初めてお昼を四人で食べたあの日から、それが当たり前のようにわたしたちはお昼に集まっている。


最初のうちは緊張であまり美味しいと思えなかったけど、今じゃ普通に喋りながら食べられるようになって。


うん……慣れってすごいな、と少し感心しちゃったよ。



「じゃあ城越くんと楠くんは、中学の頃から剣道してるんだね」



練習試合をしたときも強かったもんなぁ、とぼんやりと考える。


そういえば、新たな事実だけど、ちなつちゃんと楠くん、城越くんの三人は同じ中学出身だったらしくて。



彼氏である楠くんのことといい、このことといい……


あまりちなつちゃんのことを知らなかったんだなぁ、と思って。


ちょっと寂しいなぁ……と思ったり。



「昔っから日向は剣道うまくて、俺なんかすぐに抜かれちゃったよ」


「颯もうまいだろ」


「うわー、日向から聞くと嫌味に聞こえる」



言い合う二人を見て、わたしとちなつちゃんは自然と顔を見合わせて笑った。


しばらくちなつちゃんと話していて、そういえば、と言う声にわたしは前を向いた。



「ちなつから聞いたんだけど、水無瀬さんって美術部だよね?」


「うん。
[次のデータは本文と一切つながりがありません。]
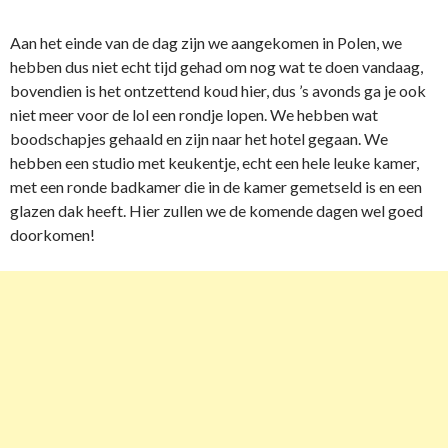
Aan het einde van de dag zijn we aangekomen in Polen, we
hebben dus niet echt tijd gehad om nog wat te doen vandaag,
bovendien is het ontzettend koud hier, dus ’s avonds ga je ook
niet meer voor de lol een rondje lopen. We hebben wat
boodschapjes gehaald en zijn naar het hotel gegaan. We
hebben een studio met keukentje, echt een hele leuke kamer,
met een ronde badkamer die in de kamer gemetseld is en een
glazen dak heeft. Hier zullen we de komende dagen wel goed
doorkomen!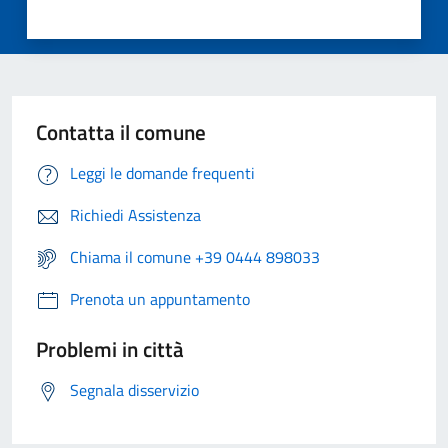
Contatta il comune
Leggi le domande frequenti
Richiedi Assistenza
Chiama il comune +39 0444 898033
Prenota un appuntamento
Problemi in città
Segnala disservizio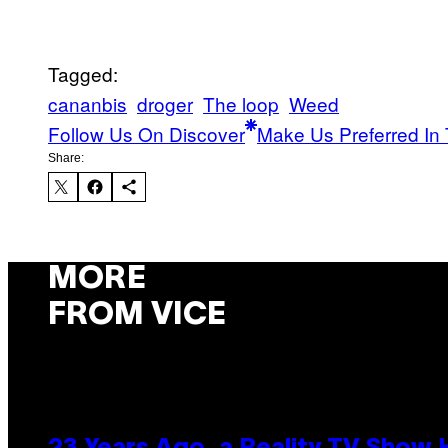
Tagged:
cananbis
droger
The loop
Weed
Follow Us On Discover
Make Us Preferred In 
Share:
MORE
FROM VICE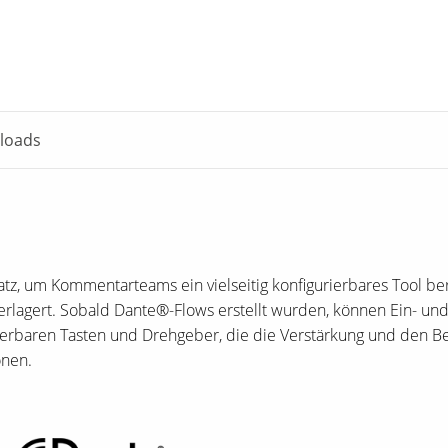
loads
, um Kommentarteams ein vielseitig konfigurierbares Tool berei
berlagert. Sobald Dante®-Flows erstellt wurden, können Ein- un
erbaren Tasten und Drehgeber, die die Verstärkung und den B
ionen.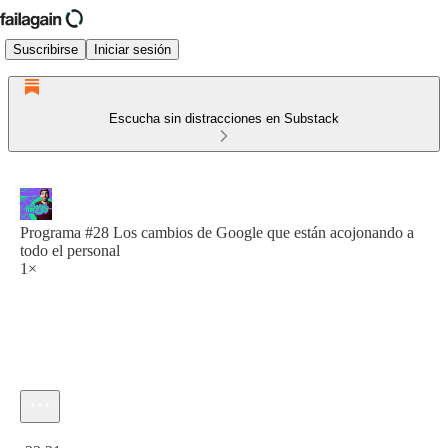
Suscribirse
Iniciar sesión
Escucha sin distracciones en Substack
Programa #28 Los cambios de Google que están acojonando a
todo el personal
1×
Hora actual: 0:00 / Tiempo total: -23:21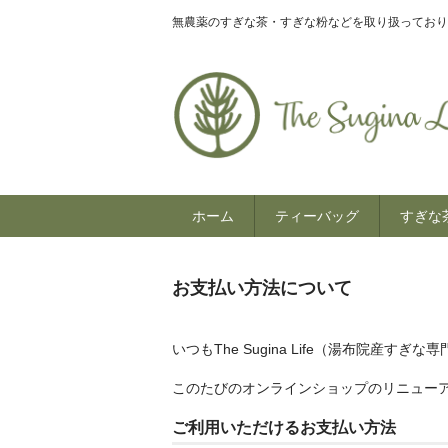
無農薬のすぎな茶・すぎな粉などを取り扱っており
ホーム
ティーバッグ
すぎな
お支払い方法について
いつもThe Sugina Life（湯布院産
このたびのオンラインショップのリニュー
ご利用いただけるお支払い方法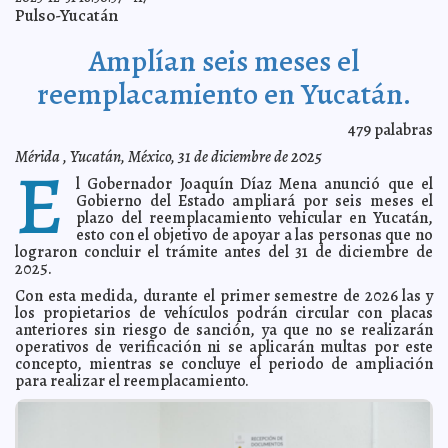
pensiones alimenticias mayores a 10 mil pesos.
A7
Pulso-Yucatán
Paulina Ávila Esqueda presenta "La Hora Azul", una
2026-01-08 15:28:51
exploración fotográfica sobre lo efímero, la memoria y la convivencia
Amplían seis meses el
A7
Más de 11.8 kilómetros de calles nuevas en colonias del
2026-01-07 21:58:42
reemplacamiento en Yucatán.
oriente y la Jesús Carranza entrega Cecilia Patrón.
A7
Conmemora la CROC Yucatán, 119 Años de la Gesta
2026-01-07 18:17:20
479
palabras
Heroica de Río Blanco.
A7
Mérida , Yucatán, México, 31 de diciembre de 2025
UADY honra historia de Mérida y fortalece identidad
2026-01-07 18:02:16
E
yucateca
A7
l Gobernador Joaquín Díaz Mena anunció que el
Casa Otoch celebra el Día de Reyes con sonrisas,
2026-01-07 17:54:59
Gobierno del Estado ampliará por seis meses el
tradición y solidaridad.
A7
plazo del reemplacamiento vehicular en Yucatán,
esto con el objetivo de apoyar a las personas que no
Plan Bienestar Yucatán mejora movilidad en
2026-01-07 17:45:49
Chacsinkín.
lograron concluir el trámite antes del 31 de diciembre de
A7
2025.
Gobierno del Estado mantiene búsqueda permanente
2026-01-07 17:37:23
de Mirna del Socorro Barrera
A7
Con esta medida, durante el primer semestre de 2026 las y
los propietarios de vehículos podrán circular con placas
Gracias a la comunidad por construir todos los días la
2026-01-06 21:27:49
mejor ciudad del mundo, nuestra siempre leal y solidaria Mérida:
anteriores sin riesgo de sanción, ya que no se realizarán
Cecilia Patrón.
A7
operativos de verificación ni se aplicarán multas por este
concepto, mientras se concluye el periodo de ampliación
Tecate Titanium expande su distribución y llegará a
2026-01-06 16:38:04
todas las tiendas Oxxo del país por tiempo limitado.
para realizar el reemplacamiento.
A7
La Sinfonieta Académica de Mérida debutará en el
2026-01-06 16:33:59
MeriFest 2026.
A7
Gobierno del Estado logra cese total de calera en
2026-01-06 16:27:29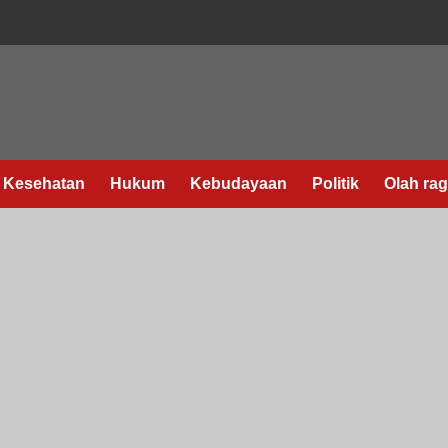
Kesehatan
Hukum
Kebudayaan
Politik
Olah ra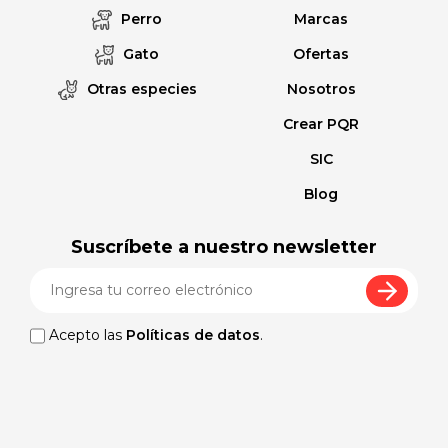
Perro
Marcas
Gato
Ofertas
Otras especies
Nosotros
Crear PQR
SIC
Blog
Suscríbete a nuestro newsletter
Acepto las
Políticas de datos
.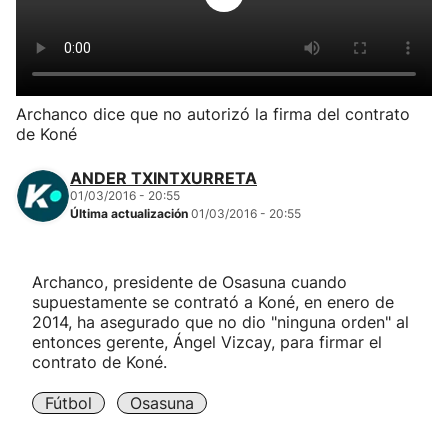
Herri-kirolak
Balonmano
Archanco dice que no autorizó la firma del contrato
de Koné
Kirolak 360
ANDER TXINTXURRETA
Atletismo
01/03/2016 - 20:55
Última actualización
01/03/2016 - 20:55
Carreras de montaña
Archanco, presidente de Osasuna cuando
supuestamente se contrató a Koné, en enero de
Más deportes
2014, ha asegurado que no dio "ninguna orden" al
entonces gerente, Ángel Vizcay, para firmar el
"Helmuga"
contrato de Koné.
Fútbol
Osasuna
と言ってもちゃんとした部活ではないよ」



ほとんど集まってお喋りだし。


大きなコンクールには作品出してるけど……



「趣味みたいなものだよ」



実際そうなのかな。


うん……家でも時間があったら絵を描いてるし。



「俺、一度水無瀬さんの絵を見てみたいって思ってたんだ!」


「えっ」



びっくりしてお弁当の玉子焼きを落としてしまうところだった。